I was circling back around to my building, holding back tears and screaming Lucy's name when I hear, "I'm here Mom. I'm coming." She came running around from the back of the building where she had been playing with friends the whole time. (It hadn't even occurred to me to look there because it's not a normal place for her to play. I have no idea why she hadn't heard me yelling. She just said she was "busy playing.")

I grabbed her up and ran inside. As soon as the front door was shut, I lost it. I was bawling, my body was shaking, and I could feel my heart beating so hard I thought that it would burst through my chest. I collapsed to the floor, clutching my (now very confused) seven year old close to me.

It's taken me all afternoon to get over this and I'm still quite shaken. The space of time that my daughter was "missing" was only about fifteen minutes, but each minute that I couldn't find her felt like an eternity.

Just about every parent has one of these moments at one time or another. A child wanders off or they momentarily lose sight of them at a busy park or shopping mall. I had never, personally, had one of these moments. I had never experienced the gut wrenching pain and aching body that goes hand in hand with the knowledge that you have no idea where your kid is or if they are okay.

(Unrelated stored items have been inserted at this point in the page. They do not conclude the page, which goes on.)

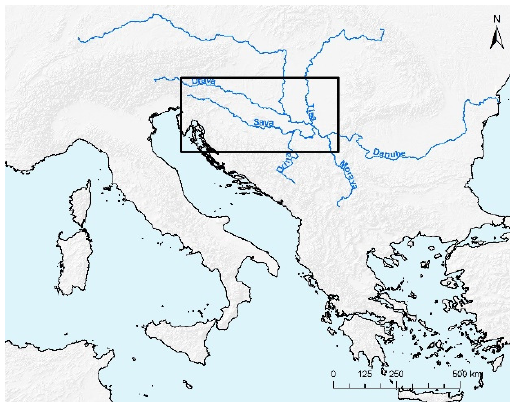
Figure 1. Position of the study area (rectangle) within SE Europe.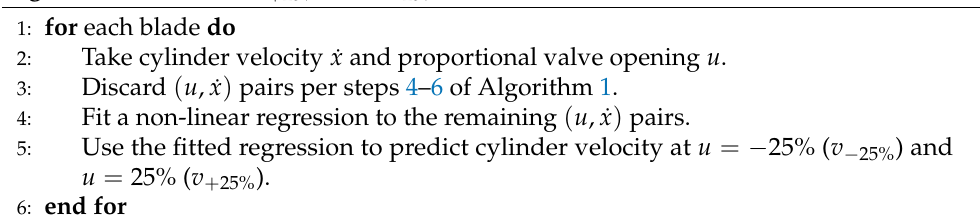
Algorithm 2 Calculate v + 25% and v − 25% from a 10 min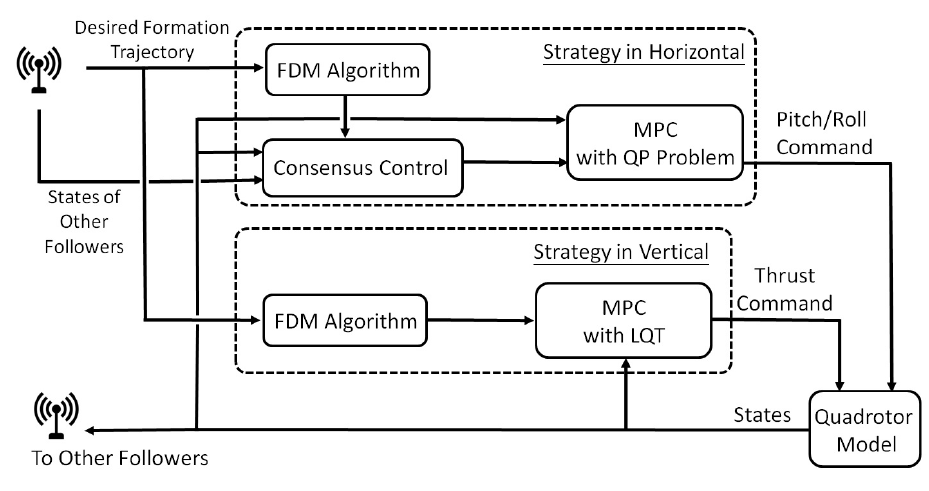
Figure 5. Follower’s control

I achieved a new level of empathy today.


Me said...

Oh! My stomach knotted up just reading this never mind experiencing it. I've had moments of losing sight of a child but nothing more. I'm so glad Lucy was safe and the story had a happy ending.

DysFUNctional Mom said...

Oh My Goodness. I'm all weepy. It started when I read about Monty's reaction (big brother love gets me every time!).
I've been there. Probably the worst feeling in the world. I'm so glad she was ok.

Run Lori Run said...

I had an experience like this in Target a few years ago with my daughter. She had NEVER wanted to be separated from me in large stores, even the grocery store. But on this day she decided it was perfectly fine to travel to the completely opposite end of Target without telling me. Of course if this was expected I would have just walked around until I found her but it was unheard of. I went thru the same stages you did until it culminated with the store manager saying, "CODE RED, CODE RED!" into his walkie talkie and two minutes later my daughter is skipping over to me from the CD section, oblivious to how her mother had gone from sane mom to utter lunatic in the course of ten minutes.

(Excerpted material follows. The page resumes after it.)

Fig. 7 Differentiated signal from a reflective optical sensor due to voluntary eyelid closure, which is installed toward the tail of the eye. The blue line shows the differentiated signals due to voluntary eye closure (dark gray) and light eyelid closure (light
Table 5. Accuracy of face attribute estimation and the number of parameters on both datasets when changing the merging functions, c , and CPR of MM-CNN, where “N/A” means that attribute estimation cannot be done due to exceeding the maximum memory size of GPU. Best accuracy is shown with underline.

I still remember the physical reaction that I had from that experience. Glad it was a false alarm.

Crystal said...

I just got sick reading this. I am so so so so glad she is okay.

I and J Mommy said...

Made me cry just reading and knowing how you felt. My heart hurts for you. So glad she was safe and so close.

Jessie said...

Oh, honey. That's intense. I'm so glad she is ok. I'm glad you're ok. Ugh. That's the worst. There are no words right now. I feel terrible. I'm glad she's ok.

Margaret (Peggy or Peg too) said...

Tammie just reading this gave me panic feelings. i can't fathom what you were going through.

I'm glad she was happy and playing!!

And how cool in Monty really Tam? He dropped everything. Big brothers are cool. :-)

Violet Marbles said...

How incredibly scary!! I once left the room for like 10 seconds and came back into the room to find the front door open and both toddlers headed towards the street through the front yard. I felt like total crap for DAYS and I still have a minor panic attack if I don't see them immediately when entering a room. I keep all the doors deadbolted, but they can still open them the smart little boogers. *BIG HUGS* It's ok, Momma. You had a terrible scare, but thank goodness it's all ok.

Liesl said...

I actually got sick to my stomach reading this post. I'm so glad she is OK and so sorry you had to experience this.

Visty said...

Oh Tammie, how horrible. I had this happen to me when Garrett was 3. We lived on 5 acres with a nasty retention pond and blackberry ditches, on a very busy country road. It was completely awful. So glad Lucy was okay and just playing. And my, what a wonderful big brother she has. Lucky Lucy.